Where the Term Comes From?
The term onto-theology originates in Martin Heidegger’s philosophy.
Heidegger used it to describe how Western metaphysics has historically combined:
- Ontology: the study of being (what it means “to be”), and
- Theology: the idea of a supreme being, God, or ultimate ground.
In this framework, Western thought often tries to ground all beings in one highest Being (God, essence, truth, presence).
Derrida’s Engagement with Onto-Theology
Derrida, influenced by Heidegger, takes the critique further.
For him, onto-theology is the structure of Western metaphysics itself, where thought always tries to secure:
- A foundation (something ultimate to ground meaning), and
- A center (logos, truth, God, presence, essence).
- This tendency makes philosophy logocentric (centered on “logos” = reason, word, presence).
Derrida’s Critique
- Derrida argues that onto-theology reduces difference, play, and becoming by insisting everything must be explained in terms of a single origin or ultimate meaning.
- Whether it is called God, Truth, Being, or Reason, onto-theology is always about seeking a final presence that guarantees meaning.

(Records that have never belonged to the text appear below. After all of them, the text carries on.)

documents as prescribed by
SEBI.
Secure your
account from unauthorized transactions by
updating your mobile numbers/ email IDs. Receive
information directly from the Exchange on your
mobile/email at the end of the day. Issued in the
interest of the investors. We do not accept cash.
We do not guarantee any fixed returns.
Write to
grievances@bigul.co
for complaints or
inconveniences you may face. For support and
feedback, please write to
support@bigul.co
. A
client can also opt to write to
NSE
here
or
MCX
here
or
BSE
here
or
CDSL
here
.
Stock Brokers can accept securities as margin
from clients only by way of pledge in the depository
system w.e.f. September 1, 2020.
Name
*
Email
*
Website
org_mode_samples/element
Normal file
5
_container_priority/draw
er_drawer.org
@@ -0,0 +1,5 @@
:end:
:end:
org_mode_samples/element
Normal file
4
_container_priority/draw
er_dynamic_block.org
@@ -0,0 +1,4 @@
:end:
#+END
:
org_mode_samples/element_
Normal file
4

- This is what Derrida famously deconstructs — the “metaphysics of presence.”
Onto-Theology in Deconstruction
Derrida doesn’t simply reject onto-theology but shows its limits.

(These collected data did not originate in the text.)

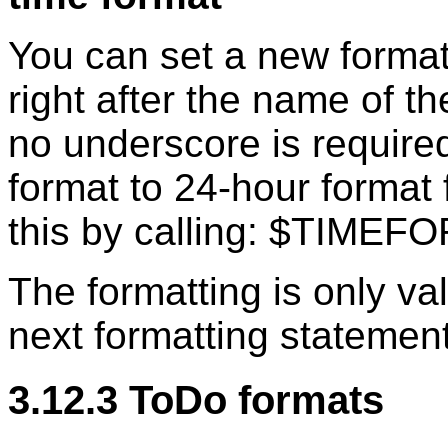
You can set a new format
right after the name of t
no underscore is required
format to 24-hour format 
this by calling: $TIM
The formatting is only vali
next formatting statement
3.12.3 ToDo formats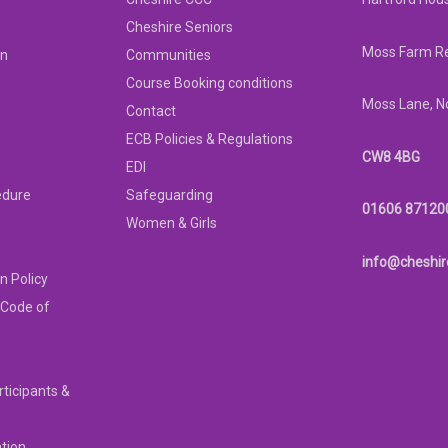
Cheshire Seniors
Moss Farm Re
on
Communities
Course Booking conditions
Moss Lane, N
Contact
ECB Policies & Regulations
CW8 4BG
EDI
edure
Safeguarding
01606 87120
Women & Girls
info@cheshir
n Policy
 Code of
rticipants &
ation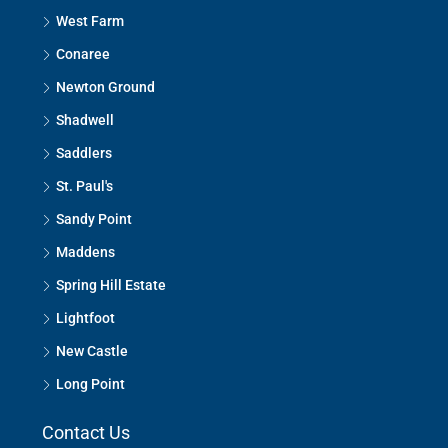
West Farm
Conaree
Newton Ground
Shadwell
Saddlers
St. Paul's
Sandy Point
Maddens
Spring Hill Estate
Lightfoot
New Castle
Long Point
Contact Us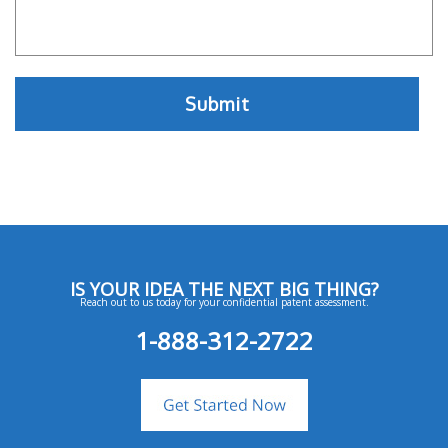
IS YOUR IDEA THE NEXT BIG THING?
Reach out to us today for your confidential patent assessment.
1-888-312-2722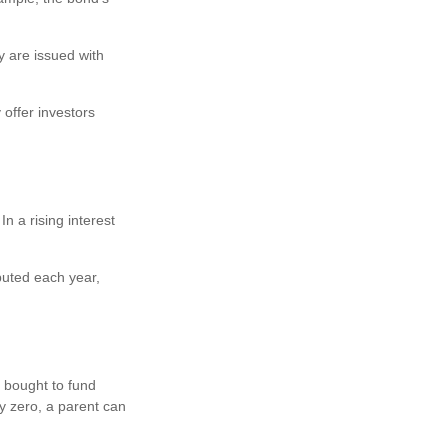
y are issued with
offer investors
In a rising interest
puted each year,
 bought to fund
ry zero, a parent can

His project is to reveal how texts, language, and thought always escape full closure, and cannot be reduced to one ultimate ground.
Instead of a fixed essence or divine foundation, Derrida emphasizes:
- Différance (meaning always deferred and differing),
- The trace (signs of absence within presence),
- The impossibility of absolute foundations.
Simple Example
Imagine philosophy is like a dictionary.
Onto-theology wants there to be one “master word” (say God or Truth) that guarantees the meaning of all other words.
Derrida shows that such a word is never self-sufficient; it only gets its meaning through other words.
Meaning is therefore always relational and unstable, not grounded in an ultimate “Being.”